Skordalia

The 25th of March is the Greek Independence day, coinciding with the Feast of the Annunciation. Independence day celebrates the Greek War of Independence (1821–1829) and the liberation of Greece from the Ottoman occupation. The Feast of the Annunciation commemorates the visit of archangel Gabriel to Virgin Mary, informing her that she would be the mother of the Son of God, Jesus Christ.

When it comes to food, the 25th of March falls within the 40-day period of strict fasting before Easter, when Greeks are invited to abstain from all animal flesh. But given the celebratory character of the day, consuming fish is allowed. The traditional dish of the day – with several regional variations – is salted codfish, battered and deep fried, and served with skordalia.

As we’ve written before, skordalia is a traditional Greek dip, made with raw garlic, “skordo” as is its name in Greek. It is usually made with potato, or bread, and occasionally nuts are added. Today we have the classic recipe for you, made with potato. It is by Katerina, Nafsika’s mother.

Serves 6-8 as a dip

600g potatoes (2-3 large)
150ml olive oil, plus more to serve
6-8 cloves of garlic (to taste)
1 tbsp red wine vinegar
salt, pepper (to taste)

Place the potatoes in a large pot with plenty of cold water.

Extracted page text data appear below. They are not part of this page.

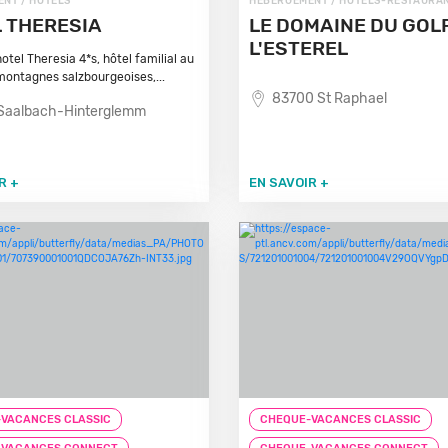
NT / HÔTELS
HÉBERGEMENT / HÔTELS-RESTAURA
 THERESIA
LE DOMAINE DU GOL
L'ESTEREL
otel Theresia 4*s, hôtel familial au
ontagnes salzbourgeoises,...
83700 St Raphael
Saalbach-Hinterglemm
R +
EN SAVOIR +
VACANCES CLASSIC
CHEQUE-VACANCES CLASSIC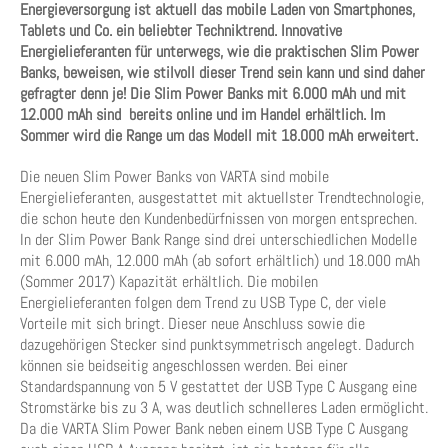
Energieversorgung ist aktuell das mobile Laden von Smartphones,
Tablets und Co. ein beliebter Techniktrend. Innovative
Energielieferanten für unterwegs, wie die praktischen Slim Power
Banks, beweisen, wie stilvoll dieser Trend sein kann und sind daher
gefragter denn je! Die Slim Power Banks mit 6.000 mAh und mit
12.000 mAh sind bereits online und im Handel erhältlich. Im
Sommer wird die Range um das Modell mit 18.000 mAh erweitert.
Die neuen Slim Power Banks von VARTA sind mobile
Energielieferanten, ausgestattet mit aktuellster Trendtechnologie,
die schon heute den Kundenbedürfnissen von morgen entsprechen.
In der Slim Power Bank Range sind drei unterschiedlichen Modelle
mit 6.000 mAh, 12.000 mAh (ab sofort erhältlich) und 18.000 mAh
(Sommer 2017) Kapazität erhältlich. Die mobilen
Energielieferanten folgen dem Trend zu USB Type C, der viele
Vorteile mit sich bringt. Dieser neue Anschluss sowie die
dazugehörigen Stecker sind punktsymmetrisch angelegt. Dadurch
können sie beidseitig angeschlossen werden. Bei einer
Standardspannung von 5 V gestattet der USB Type C Ausgang eine
Stromstärke bis zu 3 A, was deutlich schnelleres Laden ermöglicht.
Da die VARTA Slim Power Bank neben einem USB Type C Ausgang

Bring to the boil and cook until tender, around 40min. Drain and while the potatoes are still hot, peel off their skin. Let them cool down. Crumble into large pieces.

In a food processor (or using a pestle and mortar) blend together the olive oil and garlic. Slowly add the potatoes and blend everything together until you have a smooth mixture.

Transfer to a bowl, season with salt and pepper and add the vinegar. Taste and adjust for seasoning/vinegar. Serve drizzled with more olive oil.